EXERCISE DATA:
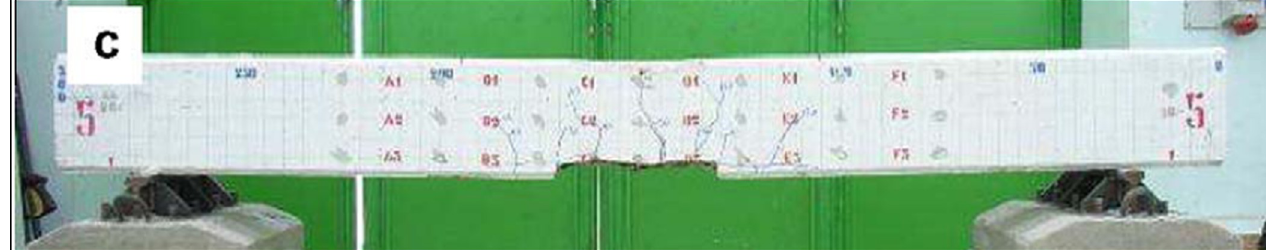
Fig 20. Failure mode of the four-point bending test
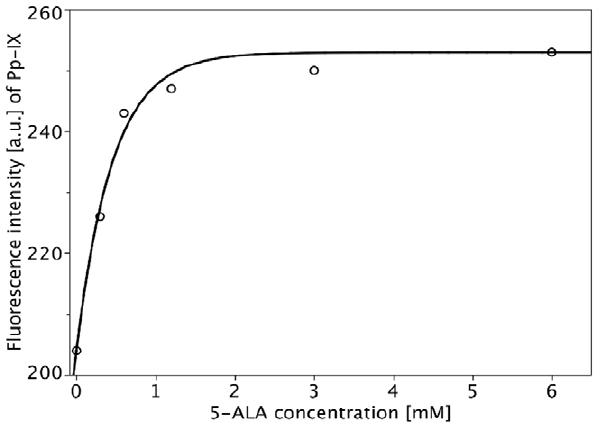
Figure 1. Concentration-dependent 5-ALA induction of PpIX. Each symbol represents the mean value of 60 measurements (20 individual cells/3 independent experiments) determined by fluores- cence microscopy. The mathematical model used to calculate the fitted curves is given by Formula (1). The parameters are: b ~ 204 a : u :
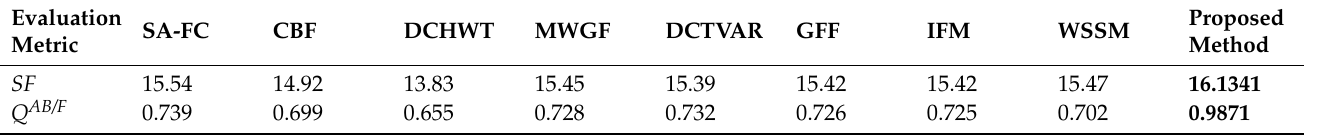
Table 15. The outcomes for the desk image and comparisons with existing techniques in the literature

...

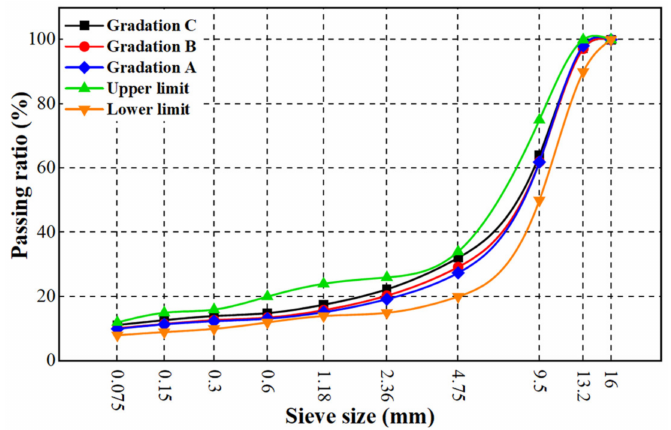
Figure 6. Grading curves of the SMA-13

TASK PROMPT:
Each line above starting at the one holding "Fig 20. Failure" and ending at the one holding "Table 15. The" should be set down exactly as it stands, both ends included, with no pictures.

TASK RESULT:
Fig 20. Failure mode of the four-point bending test
Figure 1. Concentration-dependent 5-ALA induction of PpIX. Each symbol represents the mean value of 60 measurements (20 individual cells/3 independent experiments) determined by fluores- cence microscopy. The mathematical model used to calculate the fitted curves is given by Formula (1). The parameters are: b ~ 204 a : u :
Table 15. The outcomes for the desk image and comparisons with existing techniques in the literature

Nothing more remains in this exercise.